---------- Records ----------

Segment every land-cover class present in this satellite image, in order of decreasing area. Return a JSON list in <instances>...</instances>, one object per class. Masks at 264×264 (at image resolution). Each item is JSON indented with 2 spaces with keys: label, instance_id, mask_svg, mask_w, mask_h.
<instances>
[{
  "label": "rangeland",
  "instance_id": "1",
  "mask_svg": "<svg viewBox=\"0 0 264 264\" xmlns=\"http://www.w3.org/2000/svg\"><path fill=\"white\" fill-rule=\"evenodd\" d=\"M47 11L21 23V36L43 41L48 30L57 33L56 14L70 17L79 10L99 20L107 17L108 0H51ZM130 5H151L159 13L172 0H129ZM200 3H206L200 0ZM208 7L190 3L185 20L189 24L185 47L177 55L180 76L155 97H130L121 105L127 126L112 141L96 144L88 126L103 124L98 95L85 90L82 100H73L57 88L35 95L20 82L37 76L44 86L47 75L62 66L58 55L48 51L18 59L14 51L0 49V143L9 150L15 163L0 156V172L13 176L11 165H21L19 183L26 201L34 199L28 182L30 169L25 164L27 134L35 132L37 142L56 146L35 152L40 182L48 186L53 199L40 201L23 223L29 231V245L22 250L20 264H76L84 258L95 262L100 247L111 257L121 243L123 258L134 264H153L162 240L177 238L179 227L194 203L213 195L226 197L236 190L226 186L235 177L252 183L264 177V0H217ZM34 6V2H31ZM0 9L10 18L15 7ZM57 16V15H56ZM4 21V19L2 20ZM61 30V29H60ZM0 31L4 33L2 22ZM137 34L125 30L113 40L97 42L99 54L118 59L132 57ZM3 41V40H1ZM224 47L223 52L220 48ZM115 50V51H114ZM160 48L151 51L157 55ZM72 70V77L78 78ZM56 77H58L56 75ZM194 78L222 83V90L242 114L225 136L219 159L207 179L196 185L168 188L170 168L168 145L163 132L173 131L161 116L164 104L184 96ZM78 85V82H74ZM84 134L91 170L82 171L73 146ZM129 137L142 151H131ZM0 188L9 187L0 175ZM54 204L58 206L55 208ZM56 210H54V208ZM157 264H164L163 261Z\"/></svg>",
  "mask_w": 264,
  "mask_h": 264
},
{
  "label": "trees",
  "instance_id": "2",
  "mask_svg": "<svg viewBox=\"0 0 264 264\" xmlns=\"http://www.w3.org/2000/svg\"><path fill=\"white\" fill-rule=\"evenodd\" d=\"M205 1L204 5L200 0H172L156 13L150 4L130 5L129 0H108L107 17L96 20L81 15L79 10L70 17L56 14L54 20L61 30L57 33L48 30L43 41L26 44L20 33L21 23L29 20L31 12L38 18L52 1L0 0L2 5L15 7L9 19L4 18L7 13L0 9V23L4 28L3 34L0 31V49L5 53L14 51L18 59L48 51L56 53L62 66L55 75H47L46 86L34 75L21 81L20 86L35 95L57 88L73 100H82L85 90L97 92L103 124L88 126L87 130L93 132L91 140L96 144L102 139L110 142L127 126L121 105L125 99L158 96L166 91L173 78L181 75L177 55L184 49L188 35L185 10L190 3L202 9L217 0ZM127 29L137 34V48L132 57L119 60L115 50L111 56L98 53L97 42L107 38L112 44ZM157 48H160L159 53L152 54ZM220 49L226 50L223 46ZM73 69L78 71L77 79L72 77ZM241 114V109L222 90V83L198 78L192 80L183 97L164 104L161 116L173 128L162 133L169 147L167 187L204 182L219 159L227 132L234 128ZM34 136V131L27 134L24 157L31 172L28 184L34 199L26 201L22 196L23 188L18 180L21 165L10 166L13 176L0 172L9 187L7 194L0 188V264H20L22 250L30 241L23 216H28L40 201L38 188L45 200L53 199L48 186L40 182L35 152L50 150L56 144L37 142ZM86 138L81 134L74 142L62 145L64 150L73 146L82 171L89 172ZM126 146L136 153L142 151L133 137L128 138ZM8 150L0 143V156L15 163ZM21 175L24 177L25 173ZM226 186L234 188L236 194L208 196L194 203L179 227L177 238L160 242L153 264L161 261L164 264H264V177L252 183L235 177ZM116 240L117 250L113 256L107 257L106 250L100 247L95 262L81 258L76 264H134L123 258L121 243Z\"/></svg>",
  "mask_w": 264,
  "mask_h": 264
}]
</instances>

----------

Your goal
Pick out each line in the items above that contains the string "instances".

Solution for this exercise
Segment every land-cover class present in this satellite image, in order of decreasing area. Return a JSON list in <instances>...</instances>, one object per class. Masks at 264×264 (at image resolution). Each item is JSON indented with 2 spaces with keys: label, instance_id, mask_svg, mask_w, mask_h.
<instances>
</instances>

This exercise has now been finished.